TEXTO EXTRAÍDO –
________________

He vuelto a disfrutar leyendo al médico y escritor británico que escribe bajo el seudónimo de Theodore Dalrymple, al que he glosado aquí en EXPANSIÓN y cuyos libros, por desgracia, no han sido traducidos: sólo puede ser leído en español en los artículos que publica en Actualidad Económica.
El volumen Second opinión. A doctor’s dispatches from the British inner city (Monday Books) es una recopilación de piezas breves sobre su experiencia en la consulta de un hospital público aparecidas en The Spectator, que llevan al lector a restregarse los ojos y preguntar: ¿esto sucede realmente en Reino Unido? Concluye Dalrymple: “Hemos perdido nuestra cultura, somos un país de salvajes”. Los retratos que se van sucediendo de bárbaros, maleducados, crueles, borrachos, drogadictos, incapaces de reflexión y de afecto invitan a responder afirmativamente. Y hay más.
Dalrymple presenta una crítica feroz al pensamiento único, desde la supuesta “liberación” de la mujer, que socava el matrimonio y acaba dejándola sola a cargo de sus hijos, sometiéndola a los caprichos y la violencia sucesivos de unos hombres parcos en atención y cariño, hasta todo el Estado del Bienestar, al que ve como el degradador y desmoralizador de la sociedad, particularmente de los más pobres y humildes, sus principales víctimas.
Es el fracaso del intervencionismo lo que el lector contempla todo el rato: “Cuando la burocracia intenta resolver un problema, sus medidas solamente tienen consecuencias no deseadas”. Así, el Estado termina persiguiendo con dedicación y saña a los conductores y los fumadores, pero no sólo permite sino que hasta fomenta la delincuencia, propiciando la proliferación de irresponsables subsidiados. (Entre paréntesis, apunta el autor que en algunas dictaduras ha visto ámbitos de libertad perdidos en las democracias; alguien podría recordar que bajo el franquismo había toros en Cataluña y se podía fumar en los bares.)

________________

CONJUNTO DE DATOS –
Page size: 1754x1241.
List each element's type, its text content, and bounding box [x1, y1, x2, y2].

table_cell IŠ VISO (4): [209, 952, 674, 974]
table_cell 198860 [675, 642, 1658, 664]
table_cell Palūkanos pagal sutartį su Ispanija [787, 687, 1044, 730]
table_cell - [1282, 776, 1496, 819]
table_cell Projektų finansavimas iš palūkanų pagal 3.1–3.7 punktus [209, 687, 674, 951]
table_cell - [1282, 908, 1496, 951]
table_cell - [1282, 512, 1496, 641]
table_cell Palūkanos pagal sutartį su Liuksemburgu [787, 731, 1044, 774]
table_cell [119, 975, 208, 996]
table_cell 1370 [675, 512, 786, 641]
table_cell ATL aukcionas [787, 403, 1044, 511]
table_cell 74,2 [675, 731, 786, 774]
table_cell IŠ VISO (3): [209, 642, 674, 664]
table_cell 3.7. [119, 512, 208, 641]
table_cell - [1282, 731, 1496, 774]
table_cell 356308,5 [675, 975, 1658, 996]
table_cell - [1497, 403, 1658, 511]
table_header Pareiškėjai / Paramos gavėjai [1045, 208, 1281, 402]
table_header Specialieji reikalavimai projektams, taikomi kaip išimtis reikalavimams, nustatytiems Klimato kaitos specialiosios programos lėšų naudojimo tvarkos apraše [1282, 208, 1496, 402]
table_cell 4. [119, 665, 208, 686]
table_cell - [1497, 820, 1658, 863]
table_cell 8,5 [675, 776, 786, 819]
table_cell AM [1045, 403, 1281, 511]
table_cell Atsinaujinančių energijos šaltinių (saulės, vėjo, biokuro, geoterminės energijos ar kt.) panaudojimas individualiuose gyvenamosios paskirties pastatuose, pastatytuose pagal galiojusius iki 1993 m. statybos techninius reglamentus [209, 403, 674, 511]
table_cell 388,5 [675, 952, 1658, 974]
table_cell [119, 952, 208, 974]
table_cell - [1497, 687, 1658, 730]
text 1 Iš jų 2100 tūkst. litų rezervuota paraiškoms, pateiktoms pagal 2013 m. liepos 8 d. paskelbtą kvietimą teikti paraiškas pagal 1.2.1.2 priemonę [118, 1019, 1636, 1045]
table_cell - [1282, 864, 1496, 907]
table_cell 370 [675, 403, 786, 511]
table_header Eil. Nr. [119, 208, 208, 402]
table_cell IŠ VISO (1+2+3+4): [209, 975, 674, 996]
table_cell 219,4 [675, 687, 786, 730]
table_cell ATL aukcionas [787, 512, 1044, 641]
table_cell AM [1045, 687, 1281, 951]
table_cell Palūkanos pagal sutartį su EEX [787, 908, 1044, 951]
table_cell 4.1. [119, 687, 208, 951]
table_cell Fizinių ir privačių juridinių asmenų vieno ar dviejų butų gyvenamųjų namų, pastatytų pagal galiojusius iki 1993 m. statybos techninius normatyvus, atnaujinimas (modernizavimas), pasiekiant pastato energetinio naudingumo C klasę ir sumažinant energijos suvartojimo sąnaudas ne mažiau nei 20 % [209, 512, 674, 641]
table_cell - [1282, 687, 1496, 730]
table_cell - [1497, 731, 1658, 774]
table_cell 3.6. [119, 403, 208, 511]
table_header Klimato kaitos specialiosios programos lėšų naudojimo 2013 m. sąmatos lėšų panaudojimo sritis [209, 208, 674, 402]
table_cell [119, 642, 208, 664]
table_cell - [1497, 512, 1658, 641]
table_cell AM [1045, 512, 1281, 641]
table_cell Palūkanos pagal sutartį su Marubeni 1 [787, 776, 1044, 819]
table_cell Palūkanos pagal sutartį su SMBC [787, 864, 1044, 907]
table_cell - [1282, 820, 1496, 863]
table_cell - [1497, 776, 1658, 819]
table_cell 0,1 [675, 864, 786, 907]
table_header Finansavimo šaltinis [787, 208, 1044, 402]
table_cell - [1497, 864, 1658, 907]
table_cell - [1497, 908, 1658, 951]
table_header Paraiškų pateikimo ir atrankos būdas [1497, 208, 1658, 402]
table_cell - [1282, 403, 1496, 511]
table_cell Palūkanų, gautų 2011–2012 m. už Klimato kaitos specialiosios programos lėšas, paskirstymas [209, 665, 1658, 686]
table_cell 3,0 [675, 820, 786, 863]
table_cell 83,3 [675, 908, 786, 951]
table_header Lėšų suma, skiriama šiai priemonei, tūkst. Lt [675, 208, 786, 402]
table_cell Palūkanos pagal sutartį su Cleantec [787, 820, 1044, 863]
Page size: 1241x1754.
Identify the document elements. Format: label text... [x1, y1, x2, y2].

________________

COMPRUEBA TU COMPRENSIÓN –
1. Transcribe sin cambios el fragmento del texto sobre Dalrymple que comienza en las palabras "Dalrymple presenta una" y acaba con "sus principales víctimas.".
2. Según el texto sobre Dalrymple, ¿en qué revista se publicaron las piezas breves recogidas en el libro Second opinion?
3. Sigue escribiendo el texto sobre Dalrymple a partir de su última frase.

RESPUESTAS POR TAREA –
1.
Dalrymple presenta una crítica feroz al pensamiento único, desde la supuesta “liberación” de la mujer, que socava el matrimonio y acaba dejándola sola a cargo de sus hijos, sometiéndola a los caprichos y la violencia sucesivos de unos hombres parcos en atención y cariño, hasta todo el Estado del Bienestar, al que ve como el degradador y desmoralizador de la sociedad, particularmente de los más pobres y humildes, sus principales víctimas.

2. En The Spectator.

3.
Caen bajo la crítica tópicos caros al pensamiento único como el multiculturalismo, la no discriminación, las injusticias sociales, el grafiti como muestra de cultura, y una educación pulverizada que, en vez de una autoridad firme aunque amable, favorece una mezcla de “indiferencia disfrazada de indulgencia y de sadismo disfrazado de disciplina”.
El libro puede hacer sonreír con amargas ironías, como cuando pondera la obesidad como útil para evitar que las puñaladas de los delincuentes se hundan lo suficiente como para interesar órganos vitales… Puede ser punzante, como cuando resume las tres reglas de la política y la burocracia: “Haz lo que no debes; no hagas lo que debes; y concéntrate en lo trivial a expensas de lo importante”. Y atesora observaciones profundas como esta: “Hoy, cuando el hombre tiene más control sobre la naturaleza que nunca antes, parece no tener más control sobre sí mismo que en los albores de la Historia: sigue comportándose tan mal como siempre, pero con un abanico de opciones más amplio”.